It seemed almost taken for granted that Pope Francis was going to celebrate a consistory at the end of June. With the consistory, the Pope might have created six new cardinals and surpassed the limit of 120 cardinals voting in a conclave set by Paul VI and confirmed by St. John Paul II.
The consistory will not take place, as Pope Francis has not announced it yet and he must do so one month in advance. The Pope will not even sign off yet on the Curia reform, as it was rumored, though the draft for the Curia reform is now circulating.
Everything, in the end, is suspended. News about the consistory and the conclusion of the Curia reform were not official. There were many signs pointing there, however. Many, in the Vatican, noted that Pope Francis had called for a meeting of the Council of Cardinals from June 25 to 27.
Generally, the Council gathers at the beginning of the month. The schedule seemed to be perfectly aligned: Council of Cardinals, consistory for the discussion of the reform and the creation of new cardinals on June 28, and Mass with the Cardinals on June 29, the feast of St. Peter and Paul. In that occasion, Pope Francis also blesses the palliums for the metropolitan archbishops appointed within the last year.
It seemed a perfect plan. It was such because it was likely too artificial to be true. After six years of discussions, Pope Francis certainly wants to finalize the Curia reform. Once issued, the text might be amended, as it happened with many of Pope Francis’ decisions.
A good part of the reform, in the end, has been already put in action notwithstanding the Council of Cardinals. In six years, Pope Francis set up the dicasteries for Laity, Family and Life; for the Integral Human Development; for Communication; the Secretariat for the Economy; and the Council for the Economy. Many parts of the reform have been already completed.

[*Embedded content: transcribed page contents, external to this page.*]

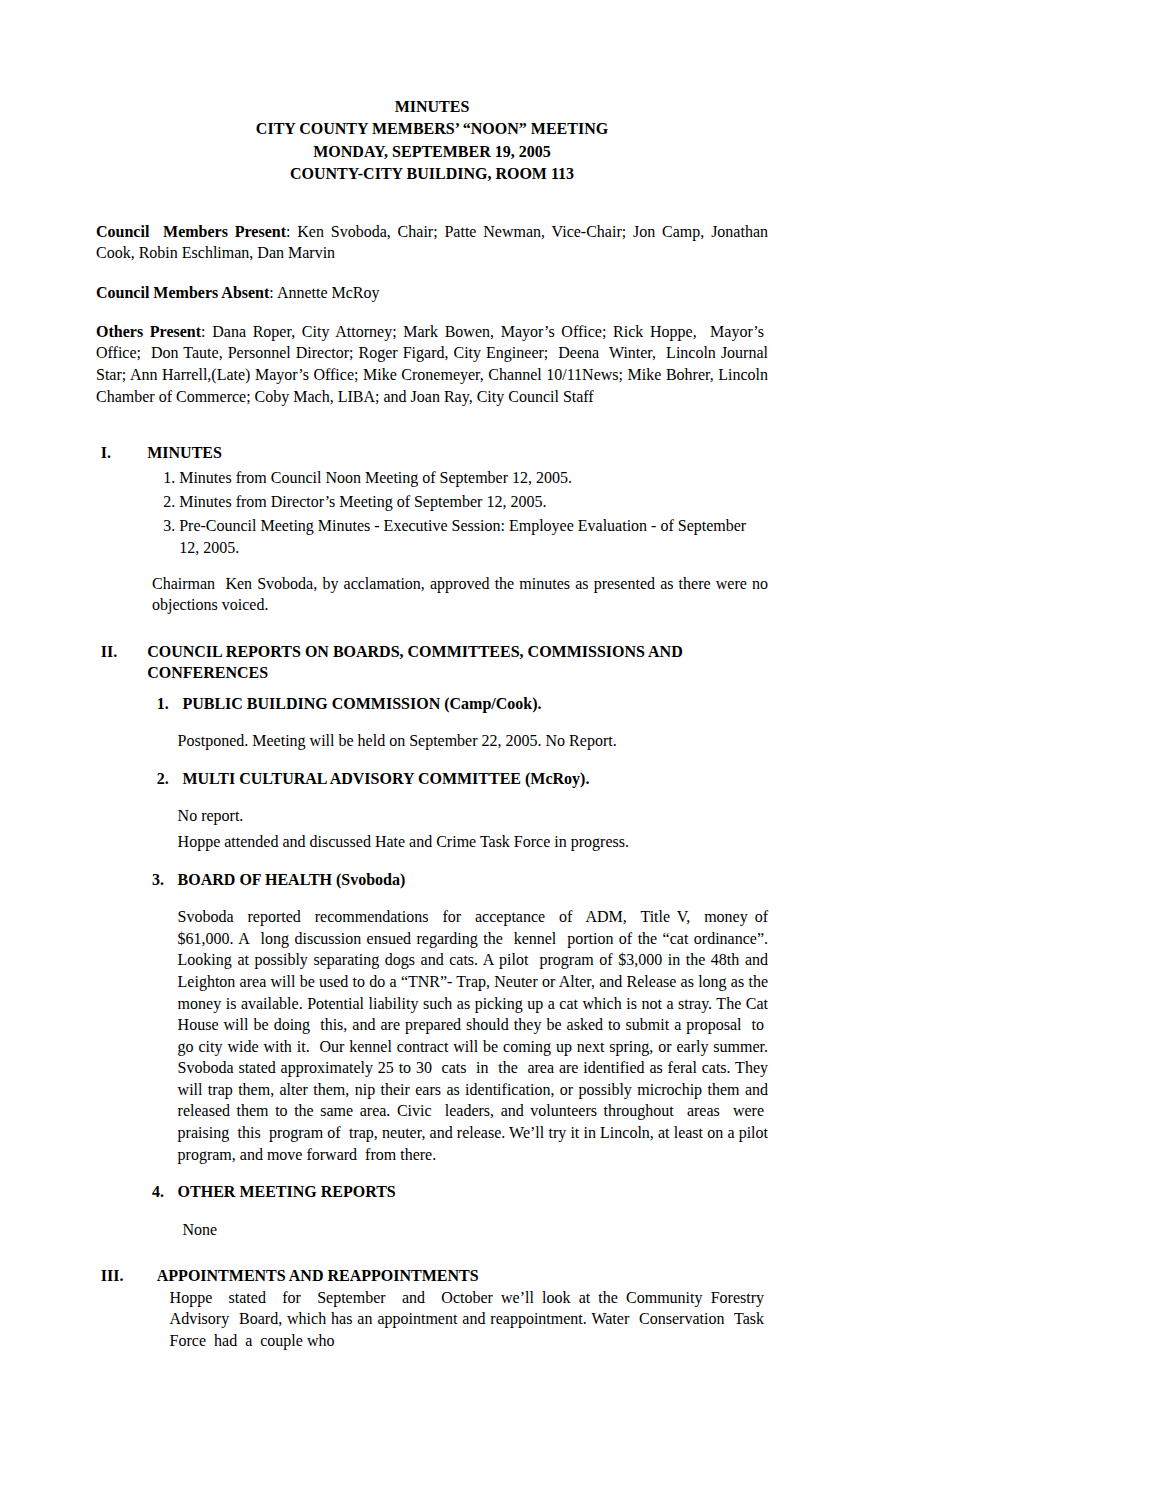MINUTES
CITY COUNTY MEMBERS’ “NOON” MEETING
MONDAY, SEPTEMBER 19, 2005
COUNTY-CITY BUILDING, ROOM 113
Council Members Present: Ken Svoboda, Chair; Patte Newman, Vice-Chair; Jon Camp, Jonathan Cook, Robin Eschliman, Dan Marvin
Council Members Absent: Annette McRoy
Others Present: Dana Roper, City Attorney; Mark Bowen, Mayor’s Office; Rick Hoppe, Mayor’s Office; Don Taute, Personnel Director; Roger Figard, City Engineer; Deena Winter, Lincoln Journal Star; Ann Harrell,(Late) Mayor’s Office; Mike Cronemeyer, Channel 10/11News; Mike Bohrer, Lincoln Chamber of Commerce; Coby Mach, LIBA; and Joan Ray, City Council Staff
I.
MINUTES
Minutes from Council Noon Meeting of September 12, 2005.
Minutes from Director’s Meeting of September 12, 2005.
Pre-Council Meeting Minutes - Executive Session: Employee Evaluation - of September 12, 2005.
Chairman Ken Svoboda, by acclamation, approved the minutes as presented as there were no objections voiced.
II.
COUNCIL REPORTS ON BOARDS, COMMITTEES, COMMISSIONS AND CONFERENCES
1. PUBLIC BUILDING COMMISSION (Camp/Cook).
Postponed. Meeting will be held on September 22, 2005. No Report.
2. MULTI CULTURAL ADVISORY COMMITTEE (McRoy).
No report.
Hoppe attended and discussed Hate and Crime Task Force in progress.
3. BOARD OF HEALTH (Svoboda)
Svoboda reported recommendations for acceptance of ADM, Title V, money of $61,000. A long discussion ensued regarding the kennel portion of the “cat ordinance”. Looking at possibly separating dogs and cats. A pilot program of $3,000 in the 48th and Leighton area will be used to do a “TNR”- Trap, Neuter or Alter, and Release as long as the money is available. Potential liability such as picking up a cat which is not a stray. The Cat House will be doing this, and are prepared should they be asked to submit a proposal to go city wide with it. Our kennel contract will be coming up next spring, or early summer. Svoboda stated approximately 25 to 30 cats in the area are identified as feral cats. They will trap them, alter them, nip their ears as identification, or possibly microchip them and released them to the same area. Civic leaders, and volunteers throughout areas were praising this program of trap, neuter, and release. We’ll try it in Lincoln, at least on a pilot program, and move forward from there.
4. OTHER MEETING REPORTS
None
III.
APPOINTMENTS AND REAPPOINTMENTS
Hoppe stated for September and October we’ll look at the Community Forestry Advisory Board, which has an appointment and reappointment. Water Conservation Task Force had a couple who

It may be that Pope Francis is not in a hurry. By the way, haste makes waste. Bishops who have received the draft are very well aware that things must be done with calm. The draft was sent to presidents of bishops’ conferences or of a Vatican dicastery at the beginning of May, asking for feedback by May 31. Too little time, almost everybody said.
Pope Francis can do whatever he wants with the text. Suggestions that will come from the world consultation on Curia reform will be just suggestions. On the other hand, a decision not to listen to the local Churches when Pope Francis emphasizes synodality might be seen as a contradiction.
Discussions within the Curia and at the local Churches, and Pope Francis’ desire to create more than six cardinals, postponed all the decisions.
Rumors now point to a consistory in November. There will be 114 voting cardinals and six slots for new red birrette. Pope Francis might also create eight new voting cardinals since two cardinals will turn 80 at the beginning of 2020.
Two are the possible dates: around November 21, the feast of the presentation of Mary in the Temple; or December 8, feast of the Immaculate Conception.
These two dates would fit perfectly with a possible trip of Pope Francis to Japan. The journey is not official yet: It should last just three days, from November 25th through the 28th, with stops in Tokyo and Nagasaki. In the end, Pope Francis might celebrate the consistory before or right after the trip to Japan.
The Curia reform might be finalized at the end of the year. The draft will be reviewed and made consistent with the Canon law. Some adjustments can be noted in the micro-reform of Caritas Internationalis or the new law of the Vatican City State.
Indeed, all the issues are open. The Prefecture of the Pontifical Household was supposed to be shut down: it did not happen. Archbishop Georg Gaenswein, the prefect of the Pontifical Household, was supposed to be transferred to a new Curia position: it did not happen either.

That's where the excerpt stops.